Originally published October 2011 via that site that no longer exists...

How to Encourage your Child to Read


Reading is an important component to success, and the best way to encourage children to read is for the adults in their lives to set an example as a readers. If children are read to from a very young age, they learn to appreciate it as entertainment long before they ever discover reading as a “work.” With the right foundation children can learn to look upon reading as the ticket to unending adventure as well as a gateway to unlimited knowledge.

All children love stories and imaginative play; if children are introduced to reading early enough, they will consider it a part of fun time – AKA play – and regularly ask (or even demand) to be read to.

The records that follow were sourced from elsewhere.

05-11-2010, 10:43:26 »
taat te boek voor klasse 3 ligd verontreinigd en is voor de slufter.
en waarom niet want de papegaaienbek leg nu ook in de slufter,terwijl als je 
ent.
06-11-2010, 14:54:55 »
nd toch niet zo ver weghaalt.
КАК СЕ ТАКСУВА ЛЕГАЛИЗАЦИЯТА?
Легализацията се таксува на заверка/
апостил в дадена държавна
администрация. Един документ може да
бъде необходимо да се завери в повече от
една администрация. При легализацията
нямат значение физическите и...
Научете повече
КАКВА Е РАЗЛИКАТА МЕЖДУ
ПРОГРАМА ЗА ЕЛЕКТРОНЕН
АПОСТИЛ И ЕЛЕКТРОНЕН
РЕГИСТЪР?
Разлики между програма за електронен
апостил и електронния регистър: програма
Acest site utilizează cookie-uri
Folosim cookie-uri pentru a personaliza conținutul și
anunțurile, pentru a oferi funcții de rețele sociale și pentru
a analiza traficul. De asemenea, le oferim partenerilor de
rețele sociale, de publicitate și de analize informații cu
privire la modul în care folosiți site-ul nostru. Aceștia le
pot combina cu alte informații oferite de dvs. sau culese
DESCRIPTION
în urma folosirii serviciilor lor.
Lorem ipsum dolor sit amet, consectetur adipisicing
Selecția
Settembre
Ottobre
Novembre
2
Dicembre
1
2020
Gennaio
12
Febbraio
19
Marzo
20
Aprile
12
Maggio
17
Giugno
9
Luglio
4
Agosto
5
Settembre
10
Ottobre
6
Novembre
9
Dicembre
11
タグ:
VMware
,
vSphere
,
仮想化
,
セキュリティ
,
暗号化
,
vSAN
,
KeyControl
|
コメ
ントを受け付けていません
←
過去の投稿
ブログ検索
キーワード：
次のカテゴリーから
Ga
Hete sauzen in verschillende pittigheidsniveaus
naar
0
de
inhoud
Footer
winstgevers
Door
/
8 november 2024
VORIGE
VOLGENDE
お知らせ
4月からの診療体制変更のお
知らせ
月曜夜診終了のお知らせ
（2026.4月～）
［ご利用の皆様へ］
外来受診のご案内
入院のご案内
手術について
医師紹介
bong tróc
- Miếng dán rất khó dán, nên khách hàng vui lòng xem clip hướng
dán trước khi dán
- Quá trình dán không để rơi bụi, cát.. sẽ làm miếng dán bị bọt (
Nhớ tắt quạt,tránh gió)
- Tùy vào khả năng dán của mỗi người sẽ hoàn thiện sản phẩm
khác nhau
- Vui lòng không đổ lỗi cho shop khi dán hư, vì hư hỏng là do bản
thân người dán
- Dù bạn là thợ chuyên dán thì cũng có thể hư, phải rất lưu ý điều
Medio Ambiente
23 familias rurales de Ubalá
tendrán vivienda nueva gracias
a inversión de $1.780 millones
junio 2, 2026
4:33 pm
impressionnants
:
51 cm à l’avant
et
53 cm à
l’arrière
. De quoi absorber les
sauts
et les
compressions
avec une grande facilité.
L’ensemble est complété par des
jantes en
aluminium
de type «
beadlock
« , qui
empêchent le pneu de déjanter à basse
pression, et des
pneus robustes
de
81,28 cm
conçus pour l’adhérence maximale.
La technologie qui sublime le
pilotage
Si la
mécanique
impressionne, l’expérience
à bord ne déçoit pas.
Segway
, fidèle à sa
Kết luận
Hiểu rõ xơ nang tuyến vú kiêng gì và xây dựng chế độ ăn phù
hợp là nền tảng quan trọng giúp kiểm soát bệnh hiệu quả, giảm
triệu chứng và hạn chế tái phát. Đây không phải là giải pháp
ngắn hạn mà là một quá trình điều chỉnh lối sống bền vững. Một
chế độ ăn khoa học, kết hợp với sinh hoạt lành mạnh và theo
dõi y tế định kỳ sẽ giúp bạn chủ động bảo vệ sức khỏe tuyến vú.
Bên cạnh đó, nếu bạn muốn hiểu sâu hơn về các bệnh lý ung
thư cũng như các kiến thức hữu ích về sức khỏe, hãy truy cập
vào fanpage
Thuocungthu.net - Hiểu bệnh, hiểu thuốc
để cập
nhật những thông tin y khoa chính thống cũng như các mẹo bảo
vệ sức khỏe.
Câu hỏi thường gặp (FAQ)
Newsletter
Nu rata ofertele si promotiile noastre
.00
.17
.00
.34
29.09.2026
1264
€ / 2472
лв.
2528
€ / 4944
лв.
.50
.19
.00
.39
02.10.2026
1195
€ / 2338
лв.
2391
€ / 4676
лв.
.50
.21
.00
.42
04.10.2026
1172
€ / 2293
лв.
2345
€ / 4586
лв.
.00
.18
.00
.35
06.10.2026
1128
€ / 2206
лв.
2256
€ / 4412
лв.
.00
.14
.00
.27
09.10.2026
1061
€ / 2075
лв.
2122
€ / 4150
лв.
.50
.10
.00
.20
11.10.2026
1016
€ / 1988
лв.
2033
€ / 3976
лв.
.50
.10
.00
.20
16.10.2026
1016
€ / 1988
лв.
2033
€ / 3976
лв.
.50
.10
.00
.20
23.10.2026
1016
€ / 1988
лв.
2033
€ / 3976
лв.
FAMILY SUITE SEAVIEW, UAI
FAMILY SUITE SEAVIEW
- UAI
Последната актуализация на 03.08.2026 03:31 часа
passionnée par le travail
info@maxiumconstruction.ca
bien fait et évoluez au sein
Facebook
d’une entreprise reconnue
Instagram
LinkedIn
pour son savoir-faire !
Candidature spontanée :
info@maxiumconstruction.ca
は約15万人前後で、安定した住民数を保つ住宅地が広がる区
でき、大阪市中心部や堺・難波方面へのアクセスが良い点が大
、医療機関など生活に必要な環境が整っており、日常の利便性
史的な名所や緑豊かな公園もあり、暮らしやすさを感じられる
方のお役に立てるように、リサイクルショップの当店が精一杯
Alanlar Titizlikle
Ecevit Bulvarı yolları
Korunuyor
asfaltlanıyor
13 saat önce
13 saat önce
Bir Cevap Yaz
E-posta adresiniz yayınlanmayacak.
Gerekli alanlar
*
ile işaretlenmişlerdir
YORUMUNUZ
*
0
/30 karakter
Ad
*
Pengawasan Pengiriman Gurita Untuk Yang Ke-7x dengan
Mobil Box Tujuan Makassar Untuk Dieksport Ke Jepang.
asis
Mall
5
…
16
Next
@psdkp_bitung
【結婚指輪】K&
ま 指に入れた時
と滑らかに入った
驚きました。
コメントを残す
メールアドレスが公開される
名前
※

As they grow older, they will want to do the reading to their parents and others, and appreciate books as much as they do their most prized toys and games.
Aside from being read to on a regular (if not daily) basis, the next important factor that will encourage children to want to read is having an assortment of books at home. It is important that these books always be age appropriate with regard to both subject matter and reading level. Books with pictures but no text will encourage very early readers to use their imaginations while they interpret the pictures to make up their own stories, and chapter books will help proficient readers stay interested as they grow out of “baby books”.

Thrift stores are a great source of books to help build a young reader library as several books can usually be purchased for less than one dollar (U.S.), and often books are put on sale for half price, making them even more affordable. As soon as a child is old enough (or has facility enough) to read beginner books on their own, they should be taken to the public library. One of the best things that can happen in a child’s life is getting their own library card.

As children get older and become more independent, they also discover other interests. Having both fiction and non-fiction books at their disposal that help them learn more about those interests and other people’s experiences with them is another way to encourage them to continue to read.

Not all reading material has to be in the form of books, however. One of the best ways to encourage a child to read is to write letters to them. Even early readers can comprehend short notes and begin to write back. Jokes, funny sayings, instructions on where to find special treats, can help to start a tradition with children that will continue well into adulthood.

The most important factor in encouraging a child to read is “not dropping the ball.” It is not enough to get a child started with reading and provide them with books; the ongoing interest must be encouraged and kept alive by activities and discussion. It is extremely important for the adults in a child’s life to set aside both quiet time reading as well as time for reflection where the child can talk about what was read and share any thoughts or feelings he or she might have.
First at home, and later at school, children develop an appreciation for reading when it is practiced regularly in their environment. It is an easy thing to encourage a child to read when they have learned to value it early on.